* [WHAT YOU WILL DO] The pictures are to be omitted when the entries are reproduced exactly.

(Stored data entries)
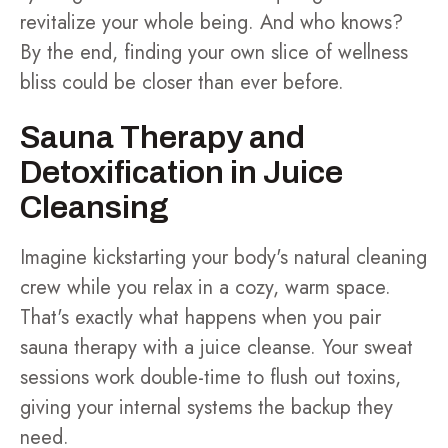
revitalize your whole being. And who knows?
By the end, finding your own slice of wellness
bliss could be closer than ever before.
Sauna Therapy and
Detoxification in Juice
Cleansing
Imagine kickstarting your body's natural cleaning
crew while you relax in a cozy, warm space.
That's exactly what happens when you pair
sauna therapy with a juice cleanse. Your sweat
sessions work double-time to flush out toxins,
giving your internal systems the backup they
need.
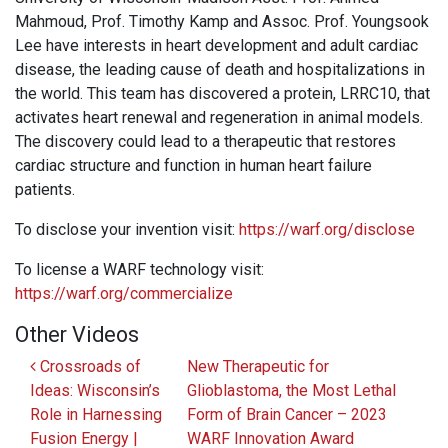
Mahmoud, Prof. Timothy Kamp and Assoc. Prof. Youngsook
Lee have interests in heart development and adult cardiac
disease, the leading cause of death and hospitalizations in
the world. This team has discovered a protein, LRRC10, that
activates heart renewal and regeneration in animal models.
The discovery could lead to a therapeutic that restores
cardiac structure and function in human heart failure
patients.
To disclose your invention visit:
https://warf.org/disclose
To license a WARF technology visit:
https://warf.org/commercialize
Other Videos
Post navigation
Crossroads of
New Therapeutic for
Ideas: Wisconsin’s
Glioblastoma, the Most Lethal
Role in Harnessing
Form of Brain Cancer – 2023
Fusion Energy |
WARF Innovation Award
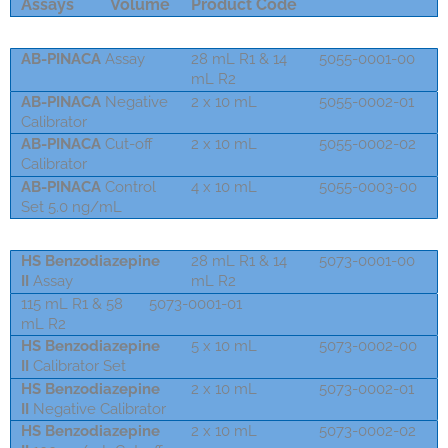
Assays
Volume
Product Code
AB-PINACA
Assay
28 mL R1 & 14
5055-0001-00
mL R2
AB-PINACA
Negative
2 x 10 mL
5055-0002-01
Calibrator
AB-PINACA
Cut-off
2 x 10 mL
5055-0002-02
Calibrator
AB-PINACA
Control
4 x 10 mL
5055-0003-00
Set 5.0 ng/mL
HS Benzodiazepine
28 mL R1 & 14
5073-0001-00
II
Assay
mL R2
115 mL R1 & 58
5073-0001-01
mL R2
HS Benzodiazepine
5 x 10 mL
5073-0002-00
II
Calibrator Set
HS Benzodiazepine
2 x 10 mL
5073-0002-01
II
Negative Calibrator
HS Benzodiazepine
2 x 10 mL
5073-0002-02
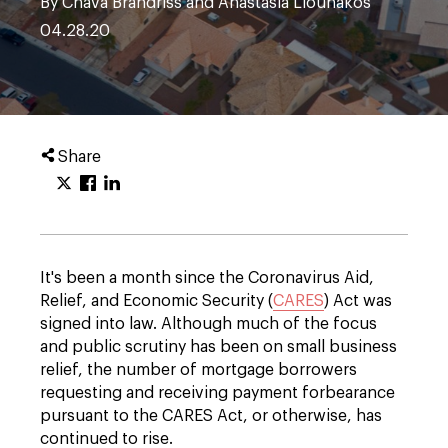
By Chava Brandriss and Anastasia Liounakos
04.28.20
Share
It's been a month since the Coronavirus Aid,
Relief, and Economic Security (
CARES
) Act was
signed into law. Although much of the focus
and public scrutiny has been on small business
relief, the number of mortgage borrowers
requesting and receiving payment forbearance
pursuant to the CARES Act, or otherwise, has
continued to rise.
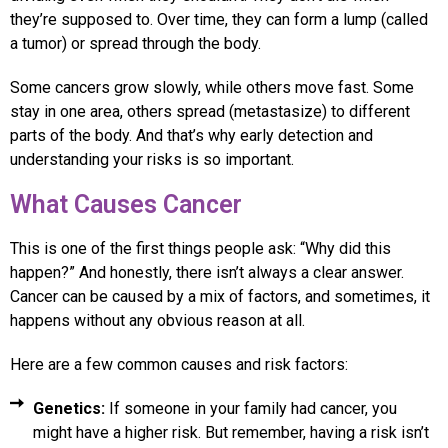
they’re supposed to. Over time, they can form a lump (called
a tumor) or spread through the body.
Some cancers grow slowly, while others move fast. Some
stay in one area, others spread (metastasize) to different
parts of the body. And that’s why early detection and
understanding your risks is so important.
What Causes Cancer
This is one of the first things people ask: “Why did this
happen?” And honestly, there isn’t always a clear answer.
Cancer can be caused by a mix of factors, and sometimes, it
happens without any obvious reason at all.
Here are a few common causes and risk factors:
Genetics:
If someone in your family had cancer, you
might have a higher risk. But remember, having a risk isn’t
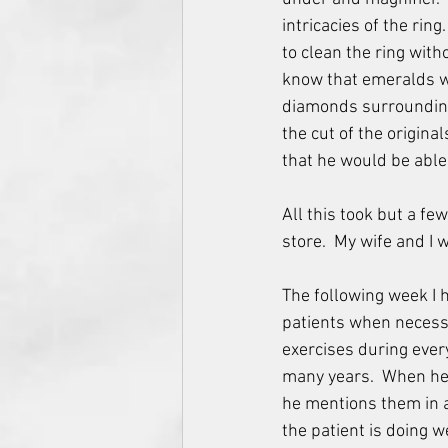
intricacies of the rin
to clean the ring with
know that emeralds we
diamonds surrounding
the cut of the origin
that he would be able 
All this took but a fe
store.  My wife and I 
The following week I 
patients when necessar
exercises during every
many years.  When he n
he mentions them in a 
the patient is doing 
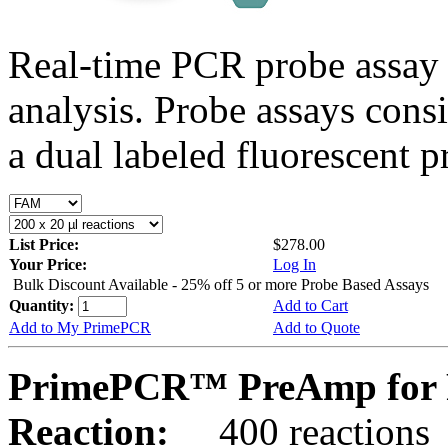
Real-time PCR probe assay 
analysis. Probe assays cons
a dual labeled fluorescent p
List Price:
$278.00
Your Price:
Log In
Bulk Discount Available - 25% off 5 or more Probe Based Assays
Quantity:
Add to Cart
Add to My PrimePCR
Add to Quote
PrimePCR™ PreAmp for 
Reaction:
400 reactions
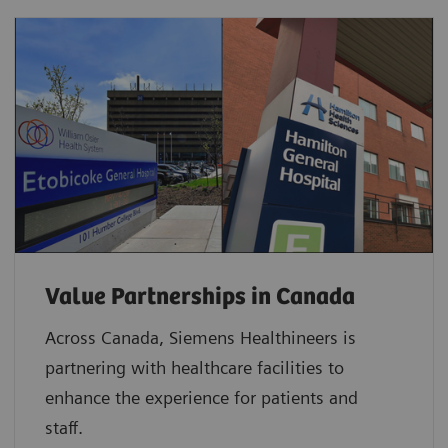
Value Partnerships in Canada
Across Canada, Siemens Healthineers is
partnering with healthcare facilities to
enhance the experience for patients and
staff.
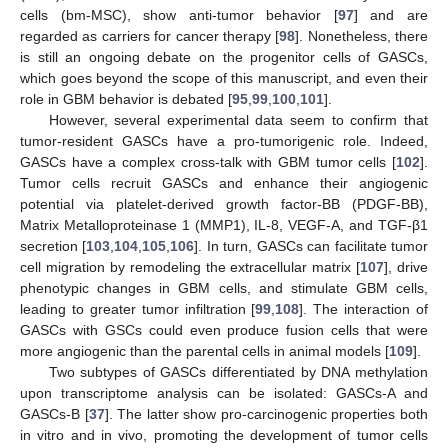
cells (bm-MSC), show anti-tumor behavior [
97
] and are
regarded as carriers for cancer therapy [
98
]. Nonetheless, there
is still an ongoing debate on the progenitor cells of GASCs,
which goes beyond the scope of this manuscript, and even their
role in GBM behavior is debated [
95
,
99
,
100
,
101
].
However, several experimental data seem to confirm that
tumor-resident GASCs have a pro-tumorigenic role. Indeed,
GASCs have a complex cross-talk with GBM tumor cells [
102
].
Tumor cells recruit GASCs and enhance their angiogenic
potential via platelet-derived growth factor-BB (PDGF-BB),
Matrix Metalloproteinase 1 (MMP1), IL-8, VEGF-A, and TGF-β1
secretion [
103
,
104
,
105
,
106
]. In turn, GASCs can facilitate tumor
cell migration by remodeling the extracellular matrix [
107
], drive
phenotypic changes in GBM cells, and stimulate GBM cells,
leading to greater tumor infiltration [
99
,
108
]. The interaction of
GASCs with GSCs could even produce fusion cells that were
more angiogenic than the parental cells in animal models [
109
].
Two subtypes of GASCs differentiated by DNA methylation
upon transcriptome analysis can be isolated: GASCs-A and
GASCs-B [
37
]. The latter show pro-carcinogenic properties both
in vitro and in vivo, promoting the development of tumor cells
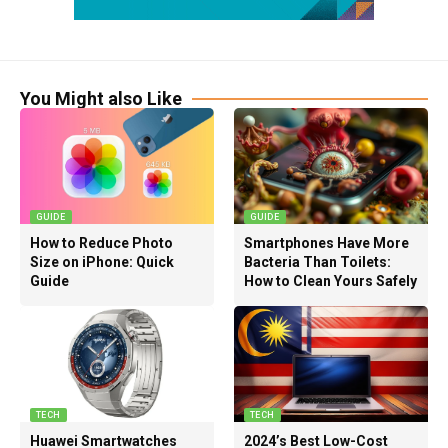
You Might also Like
GUIDE
GUIDE
How to Reduce Photo
Smartphones Have More
Size on iPhone: Quick
Bacteria Than Toilets:
Guide
How to Clean Yours Safely
TECH
TECH
Huawei Smartwatches
2024’s Best Low-Cost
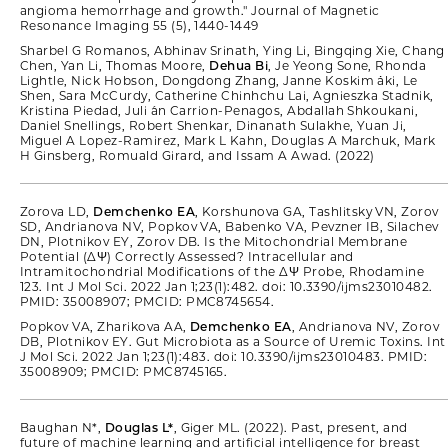
angioma hemorrhage and growth." Journal of Magnetic
Resonance Imaging 55 (5), 1440-1449
Sharbel G Romanos, Abhinav Srinath, Ying Li, Bingqing Xie, Chang
Chen, Yan Li, Thomas Moore,
Dehua Bi
, Je Yeong Sone, Rhonda
Lightle, Nick Hobson, Dongdong Zhang, Janne Koskim ̈aki, Le
Shen, Sara McCurdy, Catherine Chinhchu Lai, Agnieszka Stadnik,
Kristina Piedad, Juli ́an Carrion-Penagos, Abdallah Shkoukani,
Daniel Snellings, Robert Shenkar, Dinanath Sulakhe, Yuan Ji,
Miguel A Lopez-Ramirez, Mark L Kahn, Douglas A Marchuk, Mark
H Ginsberg, Romuald Girard, and Issam A Awad. (2022)
Zorova LD,
Demchenko EA
, Korshunova GA, Tashlitsky VN, Zorov
SD, Andrianova NV, Popkov VA, Babenko VA, Pevzner IB, Silachev
DN, Plotnikov EY, Zorov DB. Is the Mitochondrial Membrane
Potential (∆Ψ) Correctly Assessed? Intracellular and
Intramitochondrial Modifications of the ∆Ψ Probe, Rhodamine
123. Int J Mol Sci. 2022 Jan 1;23(1):482. doi: 10.3390/ijms23010482.
PMID: 35008907; PMCID: PMC8745654.
Popkov VA, Zharikova AA,
Demchenko EA
, Andrianova NV, Zorov
DB, Plotnikov EY. Gut Microbiota as a Source of Uremic Toxins. Int
J Mol Sci. 2022 Jan 1;23(1):483. doi: 10.3390/ijms23010483. PMID:
35008909; PMCID: PMC8745165.
Baughan N*,
Douglas L*
, Giger ML. (2022). Past, present, and
future of machine learning and artificial intelligence for breast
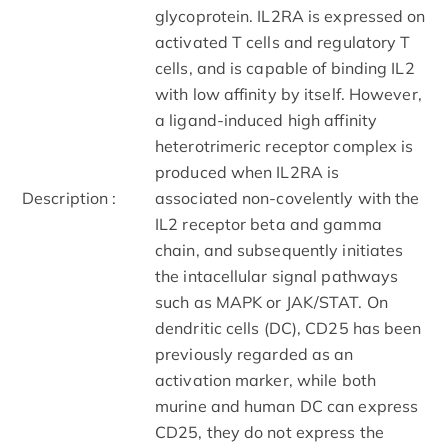
glycoprotein. IL2RA is expressed on
activated T cells and regulatory T
cells, and is capable of binding IL2
with low affinity by itself. However,
a ligand-induced high affinity
heterotrimeric receptor complex is
produced when IL2RA is
Description :
associated non-covelently with the
IL2 receptor beta and gamma
chain, and subsequently initiates
the intacellular signal pathways
such as MAPK or JAK/STAT. On
dendritic cells (DC), CD25 has been
previously regarded as an
activation marker, while both
murine and human DC can express
CD25, they do not express the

* [FINAL ANSWER]
revitalize your whole being. And who knows?
By the end, finding your own slice of wellness
bliss could be closer than ever before.
Sauna Therapy and
Detoxification in Juice
Cleansing
Imagine kickstarting your body's natural cleaning
crew while you relax in a cozy, warm space.
That's exactly what happens when you pair
sauna therapy with a juice cleanse. Your sweat
sessions work double-time to flush out toxins,
giving your internal systems the backup they
need.
Mahmoud, Prof. Timothy Kamp and Assoc. Prof. Youngsook
Lee have interests in heart development and adult cardiac
disease, the leading cause of death and hospitalizations in
the world. This team has discovered a protein, LRRC10, that
activates heart renewal and regeneration in animal models.
The discovery could lead to a therapeutic that restores
cardiac structure and function in human heart failure
patients.
To disclose your invention visit:
https://warf.org/disclose
To license a WARF technology visit:
https://warf.org/commercialize
Other Videos
Post navigation
Crossroads of
New Therapeutic for
Ideas: Wisconsin’s
Glioblastoma, the Most Lethal
Role in Harnessing
Form of Brain Cancer – 2023
Fusion Energy |
WARF Innovation Award
Assays
Volume
Product Code
AB-PINACA
Assay
28 mL R1 & 14
5055-0001-00
mL R2
AB-PINACA
Negative
2 x 10 mL
5055-0002-01
Calibrator
AB-PINACA
Cut-off
2 x 10 mL
5055-0002-02
Calibrator
AB-PINACA
Control
4 x 10 mL
5055-0003-00
Set 5.0 ng/mL
HS Benzodiazepine
28 mL R1 & 14
5073-0001-00
II
Assay
mL R2
115 mL R1 & 58
5073-0001-01
mL R2
HS Benzodiazepine
5 x 10 mL
5073-0002-00
II
Calibrator Set
HS Benzodiazepine
2 x 10 mL
5073-0002-01
II
Negative Calibrator
HS Benzodiazepine
2 x 10 mL
5073-0002-02
By Chava Brandriss and Anastasia Liounakos
04.28.20
Share
It's been a month since the Coronavirus Aid,
Relief, and Economic Security (
CARES
) Act was
signed into law. Although much of the focus
and public scrutiny has been on small business
relief, the number of mortgage borrowers
requesting and receiving payment forbearance
pursuant to the CARES Act, or otherwise, has
continued to rise.
they’re supposed to. Over time, they can form a lump (called
a tumor) or spread through the body.
Some cancers grow slowly, while others move fast. Some
stay in one area, others spread (metastasize) to different
parts of the body. And that’s why early detection and
understanding your risks is so important.
What Causes Cancer
This is one of the first things people ask: “Why did this
happen?” And honestly, there isn’t always a clear answer.
Cancer can be caused by a mix of factors, and sometimes, it
happens without any obvious reason at all.
Here are a few common causes and risk factors:
Genetics:
If someone in your family had cancer, you
might have a higher risk. But remember, having a risk isn’t
intricacies of the rin
to clean the ring with
know that emeralds we
diamonds surrounding
the cut of the origin
that he would be able 
All this took but a fe
store.  My wife and I 
The following week I 
patients when necessar
exercises during every
many years.  When he n
he mentions them in a 
the patient is doing 
Real-time PCR probe assay 
analysis. Probe assays cons
a dual labeled fluorescent p
List Price:
$278.00
Your Price:
Log In
Bulk Discount Available - 25% off 5 or more Probe Based Assays
Quantity:
Add to Cart
Add to My PrimePCR
Add to Quote
PrimePCR™ PreAmp for 
Reaction:
400 reactions
Value Partnerships in Canada
Across Canada, Siemens Healthineers is
partnering with healthcare facilities to
enhance the experience for patients and
staff.
cells (bm-MSC), show anti-tumor behavior [
97
] and are
regarded as carriers for cancer therapy [
98
]. Nonetheless, there
is still an ongoing debate on the progenitor cells of GASCs,
which goes beyond the scope of this manuscript, and even their
role in GBM behavior is debated [
95
,
99
,
100
,
101
].
However, several experimental data seem to confirm that
tumor-resident GASCs have a pro-tumorigenic role. Indeed,
GASCs have a complex cross-talk with GBM tumor cells [
102
].
Tumor cells recruit GASCs and enhance their angiogenic
potential via platelet-derived growth factor-BB (PDGF-BB),
Matrix Metalloproteinase 1 (MMP1), IL-8, VEGF-A, and TGF-β1
secretion [
103
,
104
,
105
,
106
]. In turn, GASCs can facilitate tumor
cell migration by remodeling the extracellular matrix [
107
], drive
phenotypic changes in GBM cells, and stimulate GBM cells,
leading to greater tumor infiltration [
99
,
108
]. The interaction of
GASCs with GSCs could even produce fusion cells that were
more angiogenic than the parental cells in animal models [
109
].
Two subtypes of GASCs differentiated by DNA methylation
upon transcriptome analysis can be isolated: GASCs-A and
GASCs-B [
37
]. The latter show pro-carcinogenic properties both
in vitro and in vivo, promoting the development of tumor cells
You Might also Like
GUIDE
GUIDE
How to Reduce Photo
Smartphones Have More
Size on iPhone: Quick
Bacteria Than Toilets:
Guide
How to Clean Yours Safely
TECH
TECH
Huawei Smartwatches
2024’s Best Low-Cost
angioma hemorrhage and growth." Journal of Magnetic
Resonance Imaging 55 (5), 1440-1449
Sharbel G Romanos, Abhinav Srinath, Ying Li, Bingqing Xie, Chang
Chen, Yan Li, Thomas Moore,
Dehua Bi
, Je Yeong Sone, Rhonda
Lightle, Nick Hobson, Dongdong Zhang, Janne Koskim ̈aki, Le
Shen, Sara McCurdy, Catherine Chinhchu Lai, Agnieszka Stadnik,
Kristina Piedad, Juli ́an Carrion-Penagos, Abdallah Shkoukani,
Daniel Snellings, Robert Shenkar, Dinanath Sulakhe, Yuan Ji,
Miguel A Lopez-Ramirez, Mark L Kahn, Douglas A Marchuk, Mark
H Ginsberg, Romuald Girard, and Issam A Awad. (2022)
Zorova LD,
Demchenko EA
, Korshunova GA, Tashlitsky VN, Zorov
SD, Andrianova NV, Popkov VA, Babenko VA, Pevzner IB, Silachev
DN, Plotnikov EY, Zorov DB. Is the Mitochondrial Membrane
Potential (∆Ψ) Correctly Assessed? Intracellular and
Intramitochondrial Modifications of the ∆Ψ Probe, Rhodamine
123. Int J Mol Sci. 2022 Jan 1;23(1):482. doi: 10.3390/ijms23010482.
PMID: 35008907; PMCID: PMC8745654.
Popkov VA, Zharikova AA,
Demchenko EA
, Andrianova NV, Zorov
DB, Plotnikov EY. Gut Microbiota as a Source of Uremic Toxins. Int
J Mol Sci. 2022 Jan 1;23(1):483. doi: 10.3390/ijms23010483. PMID:
35008909; PMCID: PMC8745165.
Baughan N*,
Douglas L*
, Giger ML. (2022). Past, present, and
future of machine learning and artificial intelligence for breast
glycoprotein. IL2RA is expressed on
activated T cells and regulatory T
cells, and is capable of binding IL2
with low affinity by itself. However,
a ligand-induced high affinity
heterotrimeric receptor complex is
produced when IL2RA is
Description :
associated non-covelently with the
IL2 receptor beta and gamma
chain, and subsequently initiates
the intacellular signal pathways
such as MAPK or JAK/STAT. On
dendritic cells (DC), CD25 has been
previously regarded as an
activation marker, while both
murine and human DC can express
CD25, they do not express the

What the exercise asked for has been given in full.